Sprawdź teraz skróconą instrukcję aktywacji bonusu, aby upewnić się, że wszystko jest dla Ciebie zrozumiałe.
- Zarejestruj konto w Superbet z kodem promocyjnym BETBONUS
- Zaznacz obie zgody marketingowe tj. sms i e-mail
- Dokonaj depozytu o wartości minimum 50 złotych
- Postaw zakład przedmeczowy na gola Wisły Kraków
- Minimalna stawka zakładu to 2 złote
- Trafiasz i otrzymujesz 300 złotych bonusu
"Biała Gwiazda" postawi się faworyzowanemu rywalowi?

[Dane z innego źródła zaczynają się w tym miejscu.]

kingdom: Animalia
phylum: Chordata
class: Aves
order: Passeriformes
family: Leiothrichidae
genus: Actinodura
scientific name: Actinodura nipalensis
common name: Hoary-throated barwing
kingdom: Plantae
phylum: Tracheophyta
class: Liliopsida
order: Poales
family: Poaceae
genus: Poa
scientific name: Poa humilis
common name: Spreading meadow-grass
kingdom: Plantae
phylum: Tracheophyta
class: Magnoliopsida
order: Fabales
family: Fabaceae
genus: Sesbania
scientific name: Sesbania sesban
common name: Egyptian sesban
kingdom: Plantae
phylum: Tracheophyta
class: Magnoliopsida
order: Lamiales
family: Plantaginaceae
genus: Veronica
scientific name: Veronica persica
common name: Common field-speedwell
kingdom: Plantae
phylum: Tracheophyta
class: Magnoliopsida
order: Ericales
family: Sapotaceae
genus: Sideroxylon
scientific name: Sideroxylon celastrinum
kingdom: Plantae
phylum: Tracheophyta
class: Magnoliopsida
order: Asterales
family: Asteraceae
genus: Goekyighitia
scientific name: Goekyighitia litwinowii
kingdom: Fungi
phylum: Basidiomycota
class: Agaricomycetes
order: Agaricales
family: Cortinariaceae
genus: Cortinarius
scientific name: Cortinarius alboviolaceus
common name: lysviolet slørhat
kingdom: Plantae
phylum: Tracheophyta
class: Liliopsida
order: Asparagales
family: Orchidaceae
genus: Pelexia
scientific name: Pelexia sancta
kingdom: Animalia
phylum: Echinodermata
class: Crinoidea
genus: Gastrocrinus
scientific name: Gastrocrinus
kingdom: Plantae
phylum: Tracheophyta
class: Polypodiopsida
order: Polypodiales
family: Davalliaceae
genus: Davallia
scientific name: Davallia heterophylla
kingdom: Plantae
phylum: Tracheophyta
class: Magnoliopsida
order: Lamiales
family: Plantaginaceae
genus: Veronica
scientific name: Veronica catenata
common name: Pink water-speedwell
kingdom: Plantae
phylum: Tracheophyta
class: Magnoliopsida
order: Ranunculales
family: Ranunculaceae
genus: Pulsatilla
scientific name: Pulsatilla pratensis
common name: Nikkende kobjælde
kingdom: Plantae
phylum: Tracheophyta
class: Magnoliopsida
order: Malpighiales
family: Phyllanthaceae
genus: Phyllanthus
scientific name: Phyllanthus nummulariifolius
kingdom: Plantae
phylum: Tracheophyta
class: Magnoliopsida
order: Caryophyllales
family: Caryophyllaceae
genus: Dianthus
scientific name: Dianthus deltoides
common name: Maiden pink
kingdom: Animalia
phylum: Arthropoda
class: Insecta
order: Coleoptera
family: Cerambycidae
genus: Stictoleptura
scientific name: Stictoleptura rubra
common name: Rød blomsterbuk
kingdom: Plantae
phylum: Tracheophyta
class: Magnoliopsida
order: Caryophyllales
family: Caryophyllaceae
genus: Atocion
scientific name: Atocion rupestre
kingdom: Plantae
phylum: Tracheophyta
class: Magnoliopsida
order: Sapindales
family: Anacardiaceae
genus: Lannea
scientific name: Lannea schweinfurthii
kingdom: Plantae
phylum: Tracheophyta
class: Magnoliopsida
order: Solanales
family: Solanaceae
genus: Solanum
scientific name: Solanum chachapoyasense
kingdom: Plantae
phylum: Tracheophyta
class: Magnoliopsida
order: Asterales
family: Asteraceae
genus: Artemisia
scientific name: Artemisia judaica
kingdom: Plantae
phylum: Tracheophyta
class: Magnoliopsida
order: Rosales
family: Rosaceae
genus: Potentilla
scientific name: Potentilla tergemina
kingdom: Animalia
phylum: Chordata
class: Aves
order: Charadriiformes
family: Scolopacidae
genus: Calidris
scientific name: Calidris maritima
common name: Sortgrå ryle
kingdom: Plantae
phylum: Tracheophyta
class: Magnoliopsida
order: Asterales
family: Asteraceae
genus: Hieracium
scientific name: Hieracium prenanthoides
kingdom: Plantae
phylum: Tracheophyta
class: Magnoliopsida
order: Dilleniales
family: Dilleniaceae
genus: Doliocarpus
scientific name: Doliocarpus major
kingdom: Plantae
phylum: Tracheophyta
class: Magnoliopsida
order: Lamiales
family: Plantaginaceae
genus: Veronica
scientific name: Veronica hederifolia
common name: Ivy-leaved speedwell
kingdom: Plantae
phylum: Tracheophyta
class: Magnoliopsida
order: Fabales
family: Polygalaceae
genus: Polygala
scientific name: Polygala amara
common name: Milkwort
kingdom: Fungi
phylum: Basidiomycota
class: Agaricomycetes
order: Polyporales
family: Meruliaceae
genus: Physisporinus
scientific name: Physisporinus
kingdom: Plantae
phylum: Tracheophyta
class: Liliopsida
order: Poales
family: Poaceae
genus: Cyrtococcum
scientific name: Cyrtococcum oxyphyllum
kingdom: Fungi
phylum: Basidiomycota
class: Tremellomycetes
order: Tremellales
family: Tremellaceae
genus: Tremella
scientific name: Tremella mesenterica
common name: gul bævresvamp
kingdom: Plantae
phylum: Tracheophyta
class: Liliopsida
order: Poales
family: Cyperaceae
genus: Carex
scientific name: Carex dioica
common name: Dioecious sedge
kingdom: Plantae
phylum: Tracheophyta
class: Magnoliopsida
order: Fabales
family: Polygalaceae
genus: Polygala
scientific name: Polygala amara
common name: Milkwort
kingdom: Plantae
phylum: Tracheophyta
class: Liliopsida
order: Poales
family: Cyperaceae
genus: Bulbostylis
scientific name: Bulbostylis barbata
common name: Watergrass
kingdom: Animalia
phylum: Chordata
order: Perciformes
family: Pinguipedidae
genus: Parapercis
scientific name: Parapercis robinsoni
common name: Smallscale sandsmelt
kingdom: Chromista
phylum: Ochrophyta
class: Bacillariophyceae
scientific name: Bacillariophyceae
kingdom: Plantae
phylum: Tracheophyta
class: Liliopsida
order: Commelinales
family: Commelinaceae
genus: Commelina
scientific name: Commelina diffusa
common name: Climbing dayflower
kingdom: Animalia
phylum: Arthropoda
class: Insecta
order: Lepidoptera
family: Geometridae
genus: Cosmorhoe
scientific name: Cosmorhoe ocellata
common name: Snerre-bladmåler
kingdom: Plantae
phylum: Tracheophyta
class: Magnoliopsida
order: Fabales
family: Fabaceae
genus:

Wisła Kraków dobrze rozpoczęła eliminacje Ligi Europy, pokonując w dwumeczu KF Llapi z Kosowa. Jasne stało się, że w trzeciej rundzie będzie zdecydowanie ciężej, gdyż "Biała Gwiazda" trafiła na Rapid Wiedeń. Austriacki zespół jest doświadczony w bojach na europejskiej arenie, a dodatkowo przed dwumeczem z Wisłą zremisował towarzysko z AC Milanem. Krakowianie pokazali jednak, że nie czują respektu przed wiedeńczykami i choć w pierwszym meczu przegrali 1:2, to pozostawili po sobie dobre wrażenie przy aplauzie około 30 tysięcy miejscowych kibiców.
Wisła Kraków może udać się więc na rewanż do Wiednia z podniesionymi głowami. Tak naprawdę krakowianie nie mają nic do stracenia. Pokazali, że potrafią zagrać ofensywnie i tego samego można spodziewać się w stolicy Austrii. Jest zatem całkiem prawdopodobne, że "Biała Gwiazda" pokusi się przynajmniej o jedną bramkę. Awansować będzie ciężko, ale nawet pozostawienie po sobie kolejny raz dobrego wrażenia powinno częściowo zadowolić krakowian.